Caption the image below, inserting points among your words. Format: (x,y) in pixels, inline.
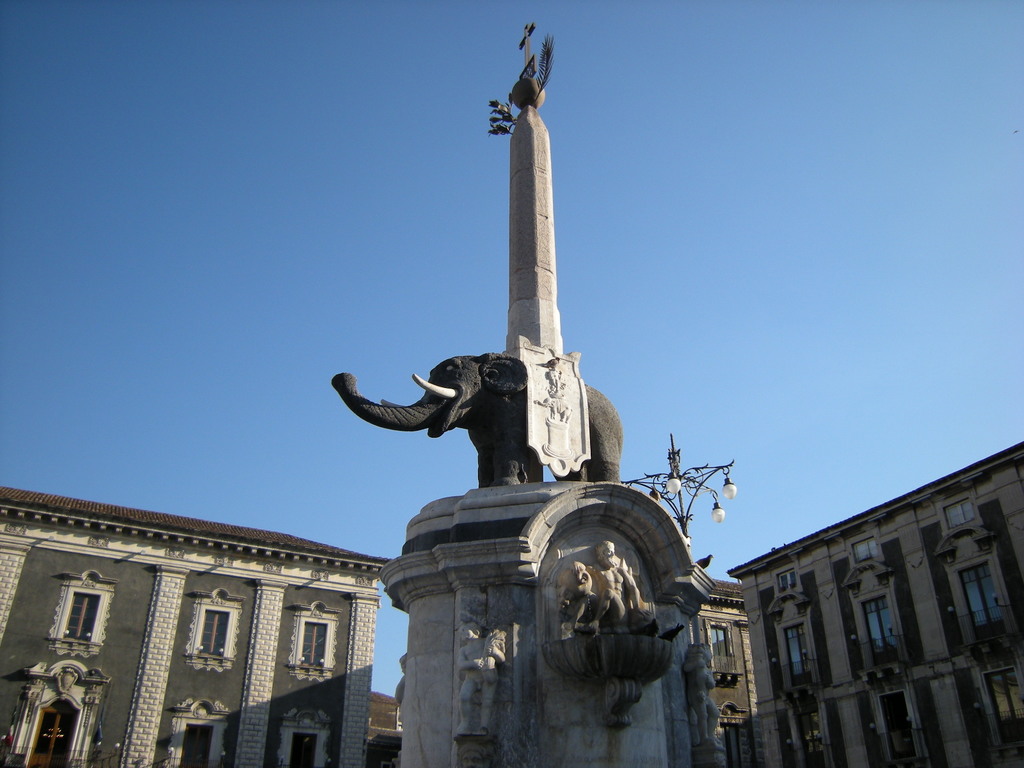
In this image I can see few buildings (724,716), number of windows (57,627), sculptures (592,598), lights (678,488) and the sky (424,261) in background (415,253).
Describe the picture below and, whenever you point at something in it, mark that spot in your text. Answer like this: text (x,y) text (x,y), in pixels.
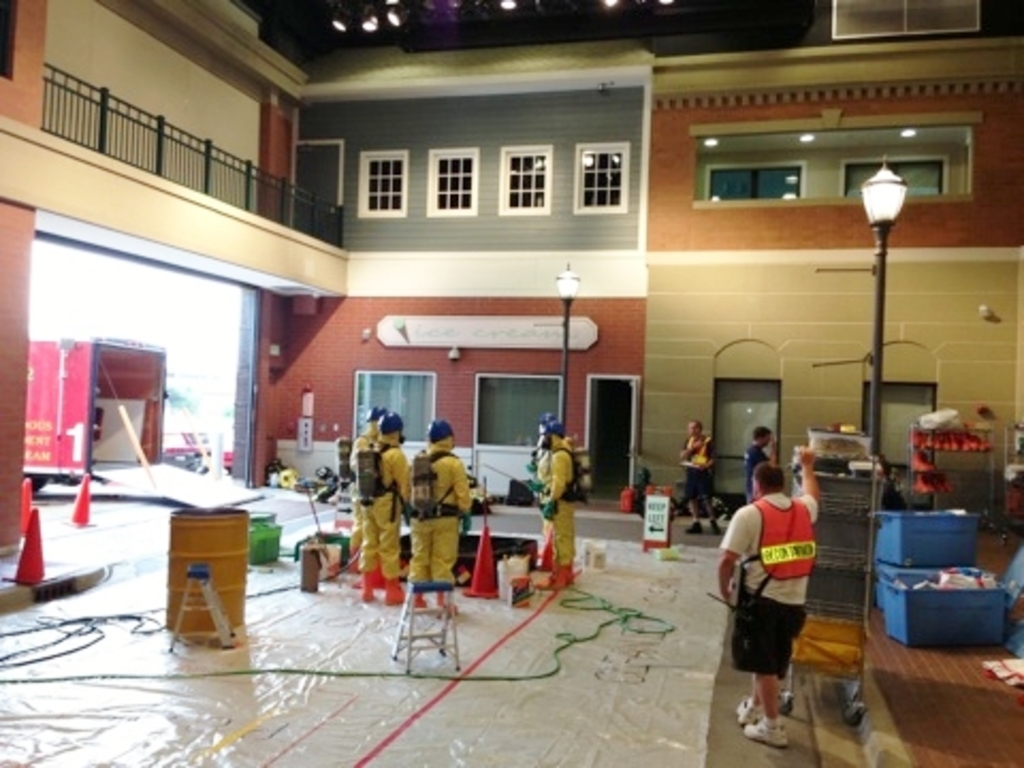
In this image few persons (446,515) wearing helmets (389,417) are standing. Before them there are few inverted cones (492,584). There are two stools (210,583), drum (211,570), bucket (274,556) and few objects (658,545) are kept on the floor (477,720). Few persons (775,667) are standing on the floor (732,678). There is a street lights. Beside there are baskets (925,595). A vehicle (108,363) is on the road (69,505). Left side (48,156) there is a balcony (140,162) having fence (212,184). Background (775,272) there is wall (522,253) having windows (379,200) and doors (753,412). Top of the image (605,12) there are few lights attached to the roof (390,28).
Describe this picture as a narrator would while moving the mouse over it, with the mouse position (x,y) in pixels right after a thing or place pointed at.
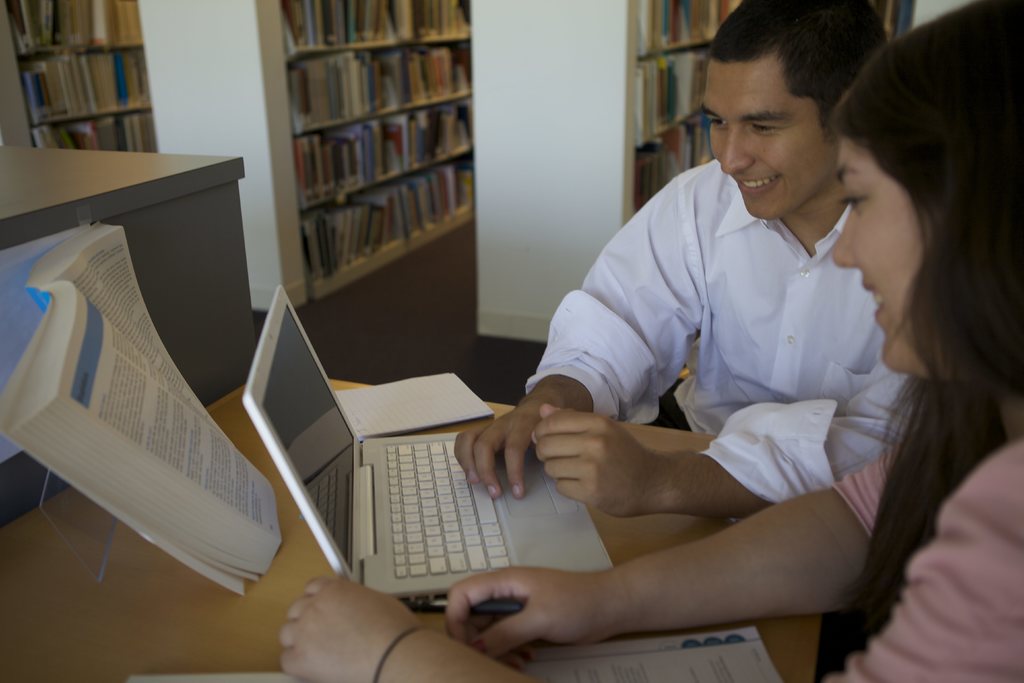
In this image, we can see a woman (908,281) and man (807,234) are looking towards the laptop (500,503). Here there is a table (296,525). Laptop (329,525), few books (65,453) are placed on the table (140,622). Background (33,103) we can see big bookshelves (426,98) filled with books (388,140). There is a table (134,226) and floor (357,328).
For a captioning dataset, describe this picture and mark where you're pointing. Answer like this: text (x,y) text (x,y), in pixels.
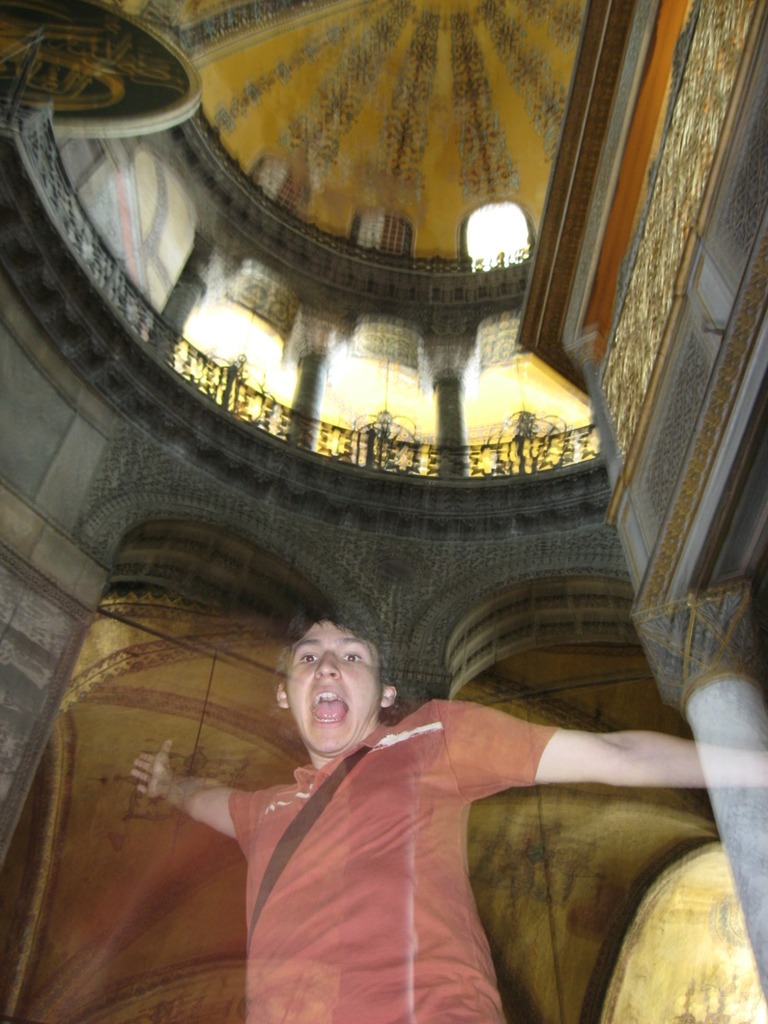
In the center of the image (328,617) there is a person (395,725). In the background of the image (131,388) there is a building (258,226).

## [EXERCISE]
Write out each entry above once more, exactly as written, and drop the pictures.

## [FINISHED EXERCISE]
Caption the image below, inserting points among your words. Format: (x,y) in pixels, inline.
In this image I can see few buildings (724,716), number of windows (57,627), sculptures (592,598), lights (678,488) and the sky (424,261) in background (415,253).
Describe the picture below and, whenever you point at something in it, mark that spot in your text. Answer like this: text (x,y) text (x,y), in pixels.
In this image few persons (446,515) wearing helmets (389,417) are standing. Before them there are few inverted cones (492,584). There are two stools (210,583), drum (211,570), bucket (274,556) and few objects (658,545) are kept on the floor (477,720). Few persons (775,667) are standing on the floor (732,678). There is a street lights. Beside there are baskets (925,595). A vehicle (108,363) is on the road (69,505). Left side (48,156) there is a balcony (140,162) having fence (212,184). Background (775,272) there is wall (522,253) having windows (379,200) and doors (753,412). Top of the image (605,12) there are few lights attached to the roof (390,28).
Describe this picture as a narrator would while moving the mouse over it, with the mouse position (x,y) in pixels right after a thing or place pointed at.
In this image, we can see a woman (908,281) and man (807,234) are looking towards the laptop (500,503). Here there is a table (296,525). Laptop (329,525), few books (65,453) are placed on the table (140,622). Background (33,103) we can see big bookshelves (426,98) filled with books (388,140). There is a table (134,226) and floor (357,328).
For a captioning dataset, describe this picture and mark where you're pointing. Answer like this: text (x,y) text (x,y), in pixels.
In the center of the image (328,617) there is a person (395,725). In the background of the image (131,388) there is a building (258,226).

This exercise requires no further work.